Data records
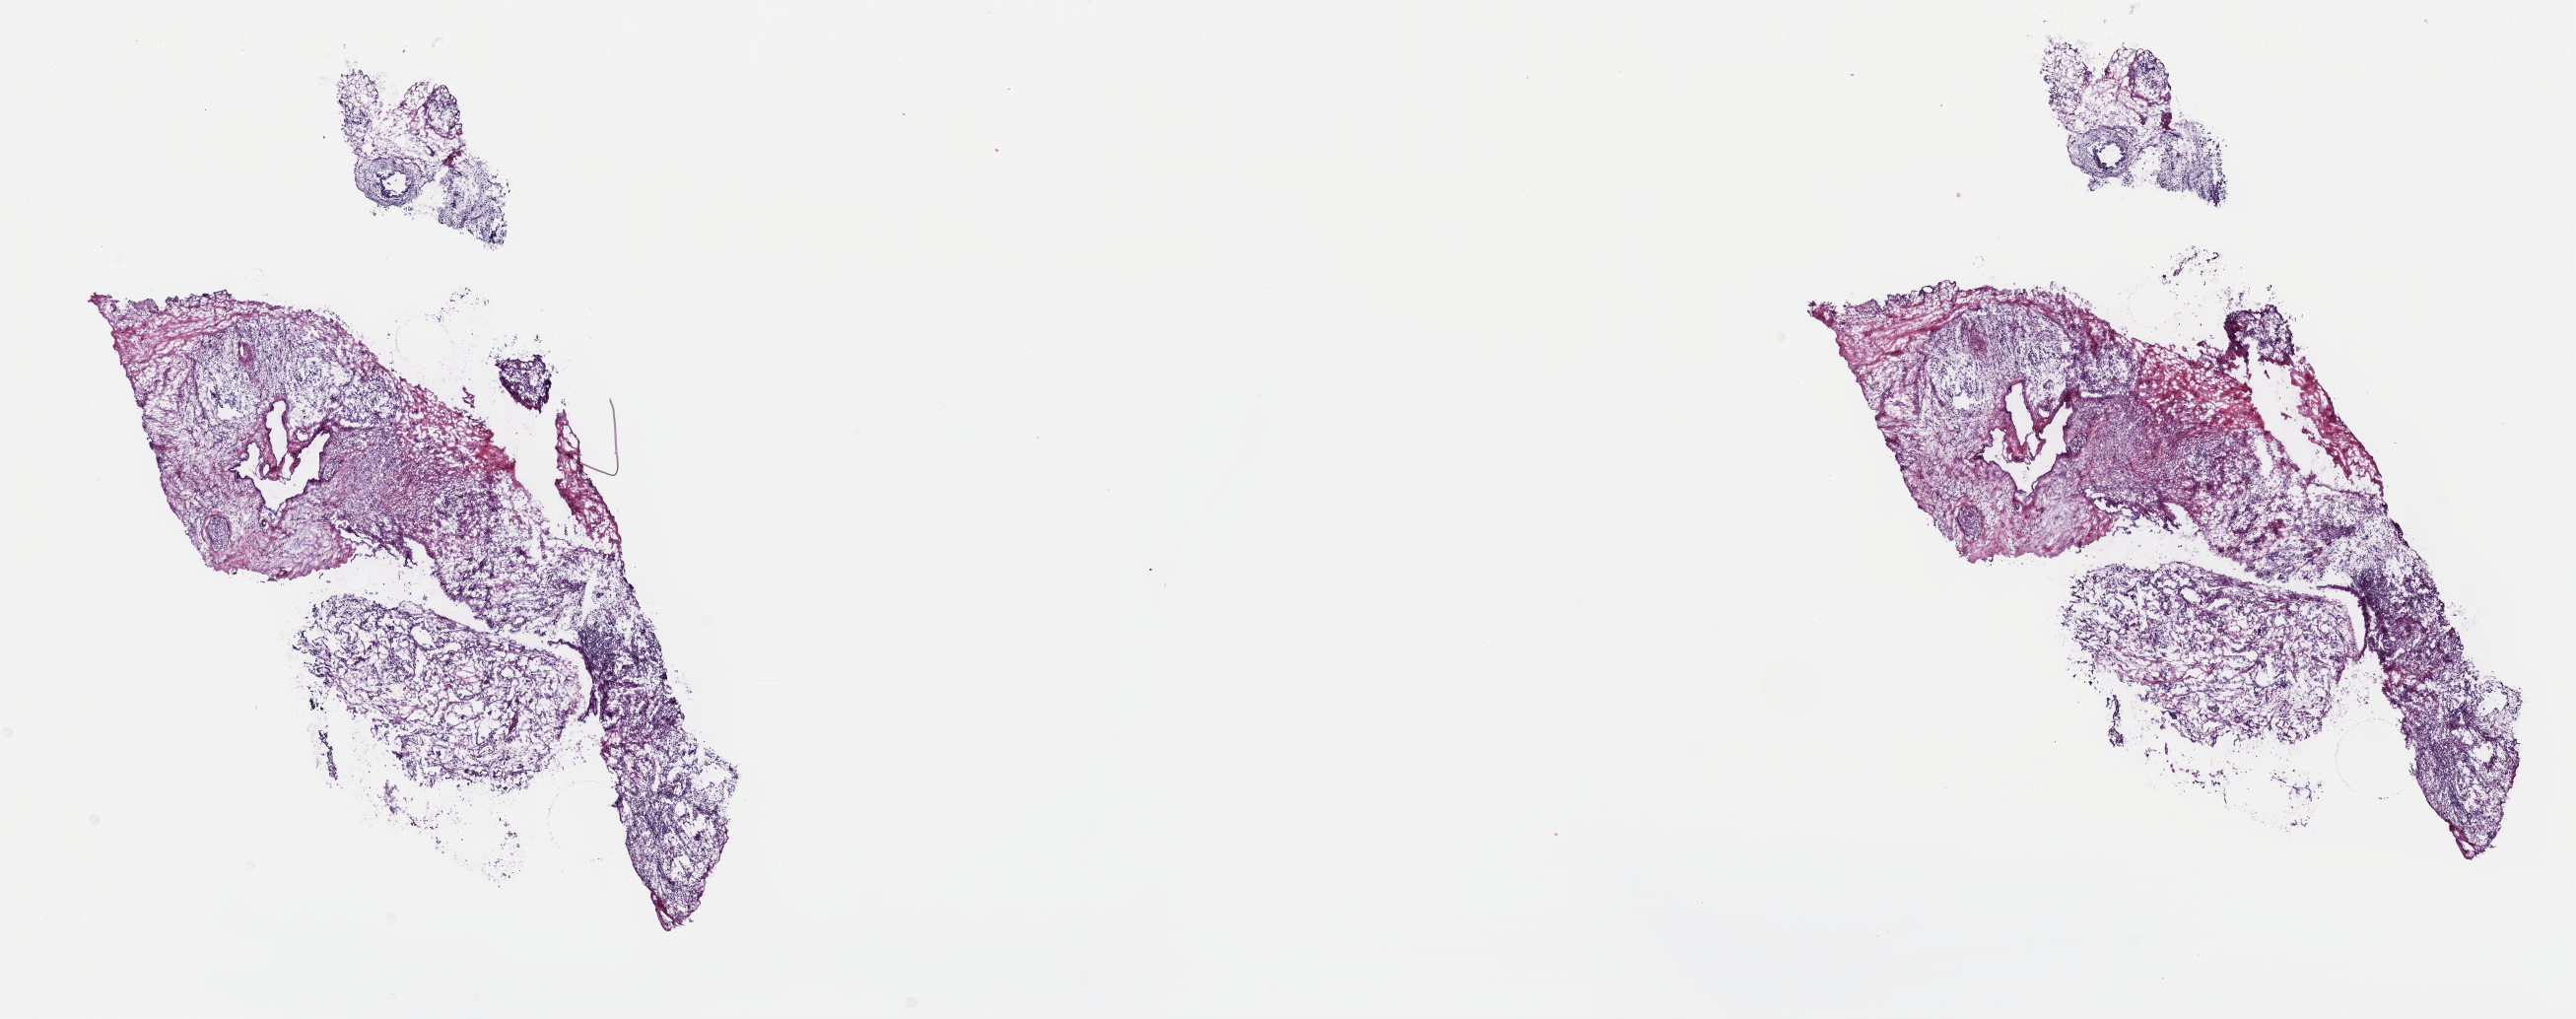
Whole-slide histology image, H&E-stained, a low-resolution overview of the entire scanned area, about 21.1 x 8.4 mm, frozen section from the top of the tissue portion, sample: primary tumour, testis. Male, age 29 years at initial diagnosis. Composition of this section per pathologist review: tumour cells 100%, tumour nuclei 80%, normal cells 0%, stromal cells 0%, necrosis 0%. Inflammatory infiltration, as recorded: lymphocyte infiltration 1%, monocyte infiltration 0%, neutrophil infiltration 0%.
AJCC pathologic stage: IS. Histologic diagnosis: Mixed germ cell tumor. Laterality: left.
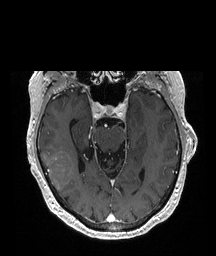
Brain MRI from a brain-tumour surgery series, one axial slice; slice 131 of 208 in the series (ordered by position); T1-weighted post-contrast; 216 × 256 image matrix, field of view 216 × 256 mm. Case-level facts recorded for this patient, not image findings: histopathology: Glioblastoma; WHO grade: 4; IDH mutation: no.
Structures marked on this image (expert manual segmentation):
- tumour: bounding box (x1, y1, x2, y2) in pixels: (44, 151, 75, 192)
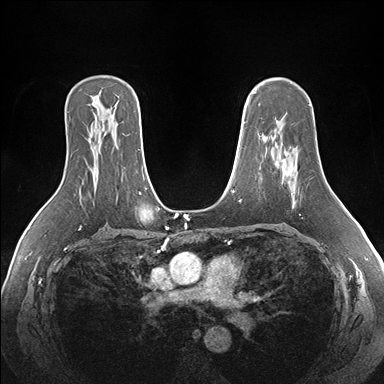
Breast MRI (dynamic contrast-enhanced), one axial slice; slice 111 of 176 in the series (ordered by position); dynamic contrast-enhanced series, time point 2 of 7 at this slice position (early post-contrast); 1.5 T; TE 1.5 ms, TR 4.1 ms; 384 × 384 image matrix. Female patient.
Outlined on this slice (semi-automatic segmentation, software-assisted and operator-edited):
- enhancing-tissue mask used for the functional tumour volume (all voxels passing the contrast-enhancement thresholds inside the analysis volume; usually the tumour): box from (x=282, y=151) to (x=298, y=176) px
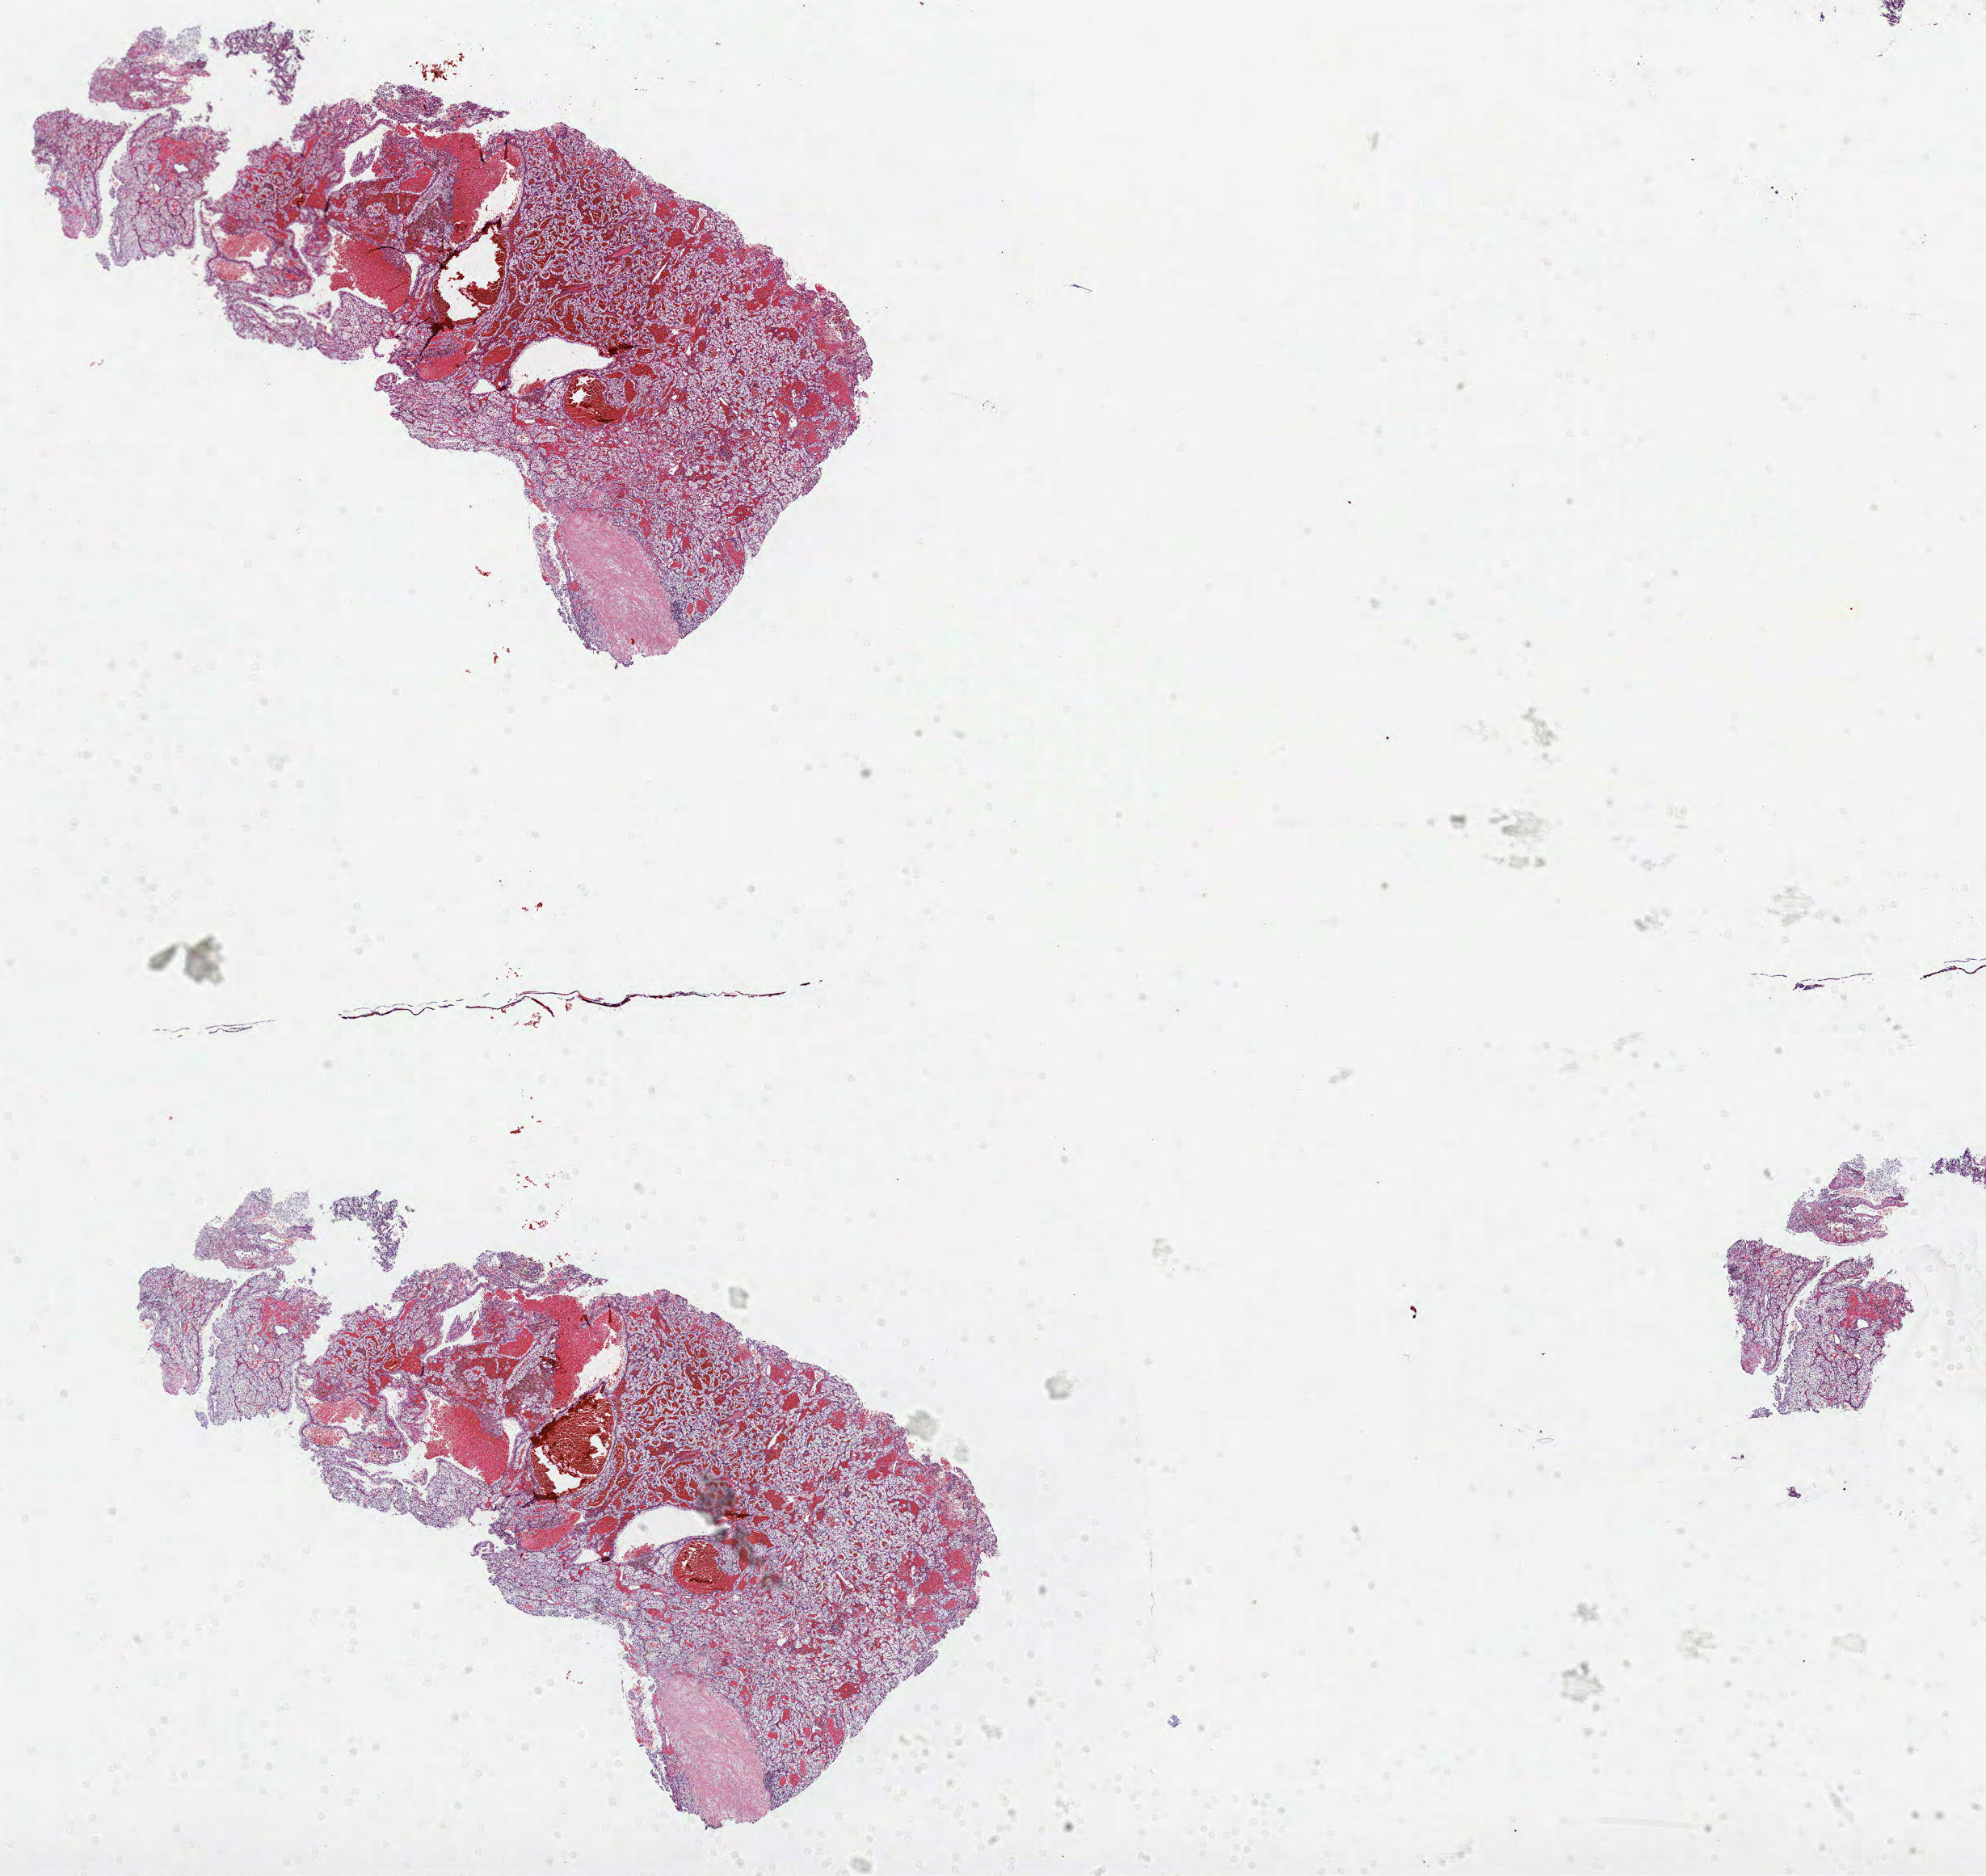
Hematoxylin and eosin (H&E) stained whole-slide image — shown as a low-resolution overview of the whole scanned area (about 19.8 x 18.7 mm); formalin-fixed paraffin-embedded (FFPE) diagnostic section; kidney, primary tumour sample. Patient: male, age at initial diagnosis 56 years. Histologic grade: G2 (moderately differentiated).
TNM: T1b N0 M0. Pathologic diagnosis: Clear cell adenocarcinoma, NOS. AJCC pathologic stage: I.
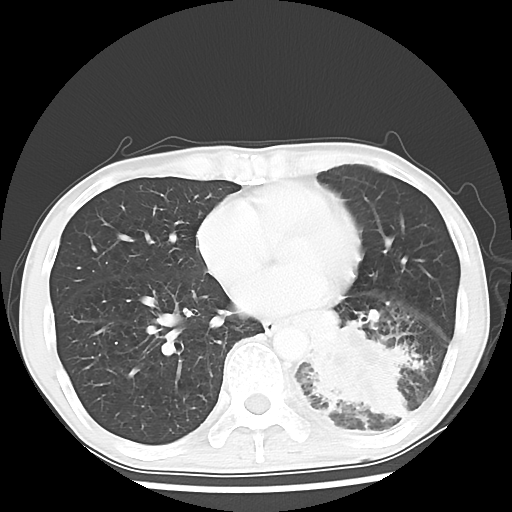
Chest CT, one axial slice. Slice 24 of 64 in the series (ordered by position). Reconstruction kernel LUNG. Lung window (W 1500 / L -600 HU). 5 mm slice thickness. 512 × 512 image matrix, field of view 313 × 313 mm. Patient: male, 68 years. Case-level facts recorded for this patient, not image findings: clinical TNM (as recorded): T4 N0 M0.
Annotated regions visible in this slice (bounding box drawn by a radiologist):
- lung tumour (recorded histology: squamous cell carcinoma): bounding box [x1, y1, x2, y2] px = [298, 318, 421, 430]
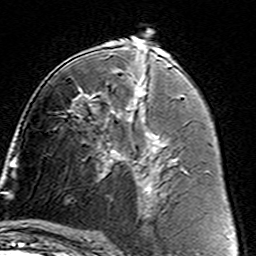
Breast MRI (dynamic contrast-enhanced), one axial slice. Cropped to one breast. Dynamic contrast-enhanced series, time point 2 of 7 at this slice position (early post-contrast). 3 T. TE 4.6 ms, TR 7.4 ms. 256 × 256 image matrix. Female patient.
Annotated regions visible in this slice (semi-automatic segmentation, software-assisted and operator-edited):
- enhancing-tissue mask used for the functional tumour volume (all voxels passing the contrast-enhancement thresholds inside the analysis volume; usually the tumour): bounding box <90,105,162,187> (left, top, right, bottom; pixels)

Task brief:
The lines above must be transcribed exactly, with every picture left out.

Completed task:
Whole-slide histology image, H&E-stained, a low-resolution overview of the entire scanned area, about 21.1 x 8.4 mm, frozen section from the top of the tissue portion, sample: primary tumour, testis. Male, age 29 years at initial diagnosis. Composition of this section per pathologist review: tumour cells 100%, tumour nuclei 80%, normal cells 0%, stromal cells 0%, necrosis 0%. Inflammatory infiltration, as recorded: lymphocyte infiltration 1%, monocyte infiltration 0%, neutrophil infiltration 0%.
AJCC pathologic stage: IS. Histologic diagnosis: Mixed germ cell tumor. Laterality: left.
Brain MRI from a brain-tumour surgery series, one axial slice; slice 131 of 208 in the series (ordered by position); T1-weighted post-contrast; 216 × 256 image matrix, field of view 216 × 256 mm. Case-level facts recorded for this patient, not image findings: histopathology: Glioblastoma; WHO grade: 4; IDH mutation: no.
Structures marked on this image (expert manual segmentation):
- tumour: bounding box (x1, y1, x2, y2) in pixels: (44, 151, 75, 192)
Breast MRI (dynamic contrast-enhanced), one axial slice; slice 111 of 176 in the series (ordered by position); dynamic contrast-enhanced series, time point 2 of 7 at this slice position (early post-contrast); 1.5 T; TE 1.5 ms, TR 4.1 ms; 384 × 384 image matrix. Female patient.
Outlined on this slice (semi-automatic segmentation, software-assisted and operator-edited):
- enhancing-tissue mask used for the functional tumour volume (all voxels passing the contrast-enhancement thresholds inside the analysis volume; usually the tumour): box from (x=282, y=151) to (x=298, y=176) px
Hematoxylin and eosin (H&E) stained whole-slide image — shown as a low-resolution overview of the whole scanned area (about 19.8 x 18.7 mm); formalin-fixed paraffin-embedded (FFPE) diagnostic section; kidney, primary tumour sample. Patient: male, age at initial diagnosis 56 years. Histologic grade: G2 (moderately differentiated).
TNM: T1b N0 M0. Pathologic diagnosis: Clear cell adenocarcinoma, NOS. AJCC pathologic stage: I.
Chest CT, one axial slice. Slice 24 of 64 in the series (ordered by position). Reconstruction kernel LUNG. Lung window (W 1500 / L -600 HU). 5 mm slice thickness. 512 × 512 image matrix, field of view 313 × 313 mm. Patient: male, 68 years. Case-level facts recorded for this patient, not image findings: clinical TNM (as recorded): T4 N0 M0.
Annotated regions visible in this slice (bounding box drawn by a radiologist):
- lung tumour (recorded histology: squamous cell carcinoma): bounding box [x1, y1, x2, y2] px = [298, 318, 421, 430]
Breast MRI (dynamic contrast-enhanced), one axial slice. Cropped to one breast. Dynamic contrast-enhanced series, time point 2 of 7 at this slice position (early post-contrast). 3 T. TE 4.6 ms, TR 7.4 ms. 256 × 256 image matrix. Female patient.
Annotated regions visible in this slice (semi-automatic segmentation, software-assisted and operator-edited):
- enhancing-tissue mask used for the functional tumour volume (all voxels passing the contrast-enhancement thresholds inside the analysis volume; usually the tumour): bounding box <90,105,162,187> (left, top, right, bottom; pixels)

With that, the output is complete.